Famille unie ou non ? Ils avaient tous répondu présents à l’invitation de Jacques. Sans ciller. Leur ainé était leur lien. Loin des chamailleries, des jalousies, des silences, il y avait une admiration sans faille pour ce qu’avait réalisé Jacques durant toute sa vie.

Etre assis à sa table d’anniversaire signifiait, en quelque sorte, reconnaître ses qualités et lui témoigner de l’admiration. Bien sûr, personne ne l’aurait avoué franchement. Nul n’aurait le courage (mais s’agissait-il vraiment de courage !) de dire à Jacques en le regardant fixement dans les yeux Bravo pour ce que tu as fait.

Dans cette famille, les sentiments d’amour étaient cachés. Peut être par pudeur ? Seuls mépris, jalousie et tiraillements avaient une place. Ce qui créait entre tous les membres des non-dits et des malentendus. Tout était faussé.

Le repas était presque fini. Jacques leva son verre pour trinquer une dernière fois en famille. A ta santé ! répondirent en cœur les convives. Puis chacun se leva de table, embrassa Jacques et le remercia. Il les regarda s’éloigner.

Ils échangèrent quelques mots avant de monter dans leurs voitures et se quittèrent.

Jacques n’aurait pas su déterminer le sentiment qui l’habitait. Regret ? Colère ? Amertume ? Remord ? Déception ? Il se dit que le vin avait peut être un peu brouillé les pistes.

D’un pas lent il se dirigea vers le comptoir du restaurant pour régler sa note. Il jeta un coup d’œil admiratif sur le beau travail du cuivre et de l’acajou.

- Pouvez-vous me préparer la note ? demanda-t-il au patron du restaurant. - Elle est déjà réglée.


- Il doit y avoir une erreur. Ce n’est pas possible.


- Votre famille a tenu à vous inviter. Et elle m’a laissé ce paquet pour vous.


Incrédule, Jacques réceptionna le cadeau que lui tendait le patron. Il le regarda, le soupesa et le mit sous son bras en saluant. Il quitta l’établissement, impatient. Tremblant d’émotion il ouvrit sa voiture, s’installa et respira un grand coup. Ses mains fébriles déchirèrent le papier cadeau. Quelle surprise !

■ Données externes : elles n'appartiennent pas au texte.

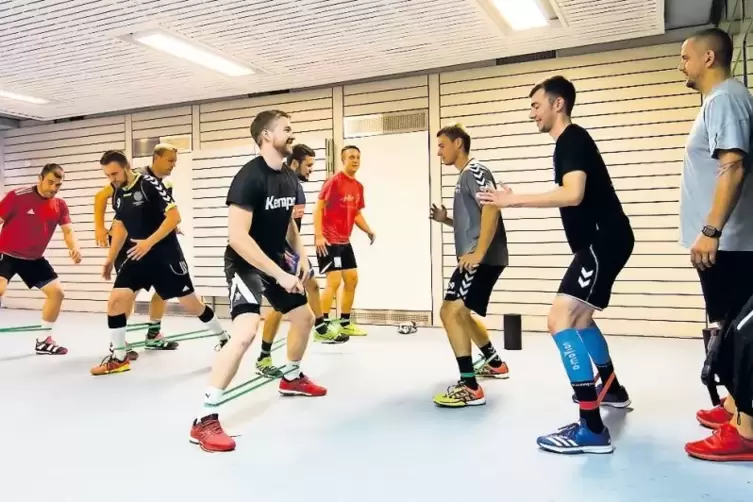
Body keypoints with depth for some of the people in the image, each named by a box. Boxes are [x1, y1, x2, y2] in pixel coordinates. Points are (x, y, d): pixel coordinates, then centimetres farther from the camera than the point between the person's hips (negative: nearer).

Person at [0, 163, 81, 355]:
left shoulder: (60, 205, -2)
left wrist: (74, 248, -27)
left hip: (34, 259, 6)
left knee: (57, 292, 2)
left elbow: (68, 231, -5)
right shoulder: (17, 196, -16)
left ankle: (45, 340, 17)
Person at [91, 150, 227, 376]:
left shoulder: (150, 183, -14)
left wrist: (149, 242, -25)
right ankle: (118, 358, 8)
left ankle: (224, 340, 21)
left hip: (166, 255, -6)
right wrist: (110, 259, 16)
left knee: (190, 303, 1)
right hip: (137, 256, 6)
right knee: (115, 301, -5)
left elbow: (174, 216, -20)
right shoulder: (118, 194, 7)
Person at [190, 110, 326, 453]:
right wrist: (279, 275, -29)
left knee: (305, 317, 20)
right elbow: (237, 236, -29)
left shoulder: (289, 178, 3)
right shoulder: (249, 177, -23)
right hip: (246, 263, -9)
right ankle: (204, 420, -16)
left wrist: (301, 254, 4)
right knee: (245, 332, -27)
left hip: (276, 260, 9)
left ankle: (291, 378, 46)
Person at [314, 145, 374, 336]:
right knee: (334, 281, -13)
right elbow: (318, 208, -13)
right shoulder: (334, 181, -11)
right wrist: (318, 236, -22)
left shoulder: (358, 186, 11)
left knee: (352, 279, 12)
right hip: (329, 240, -9)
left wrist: (368, 231, 3)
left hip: (345, 241, 9)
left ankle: (345, 323, 23)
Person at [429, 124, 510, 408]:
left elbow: (491, 208, -23)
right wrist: (445, 219, 12)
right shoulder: (464, 176, 22)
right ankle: (494, 363, 41)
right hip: (476, 258, 11)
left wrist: (478, 253, -28)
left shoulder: (475, 170, -8)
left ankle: (470, 388, -19)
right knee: (461, 313, 23)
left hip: (482, 258, -11)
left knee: (450, 311, -19)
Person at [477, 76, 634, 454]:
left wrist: (513, 201, -26)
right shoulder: (570, 141, 19)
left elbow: (573, 195, -28)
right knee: (579, 316, 25)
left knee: (560, 319, -20)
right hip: (600, 240, 11)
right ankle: (611, 389, 44)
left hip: (604, 240, -11)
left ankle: (592, 429, -20)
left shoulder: (572, 139, -12)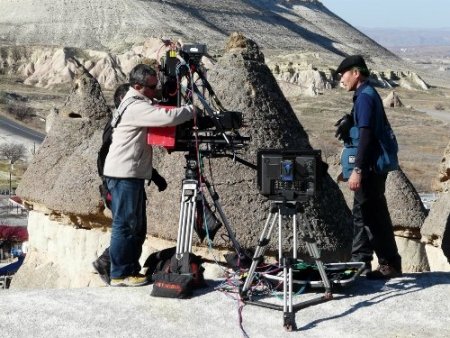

C’était un album. La couverture représentait une photo de lui prise il y avait plusieurs années. En bas de la page, une simple dédicace « Bon anniversaire Jacques ». Il feuilleta le carnet et découvrit de nombreux articles de presse présentant ses exploits. Un melting-pot de sa vie. Sur la dernière page il aperçut la photo de toute sa famille. Une larme coula sur sa joue ridée. Tant d’amour et d’at

tention ! Son cœur battait très vite. Trop vite.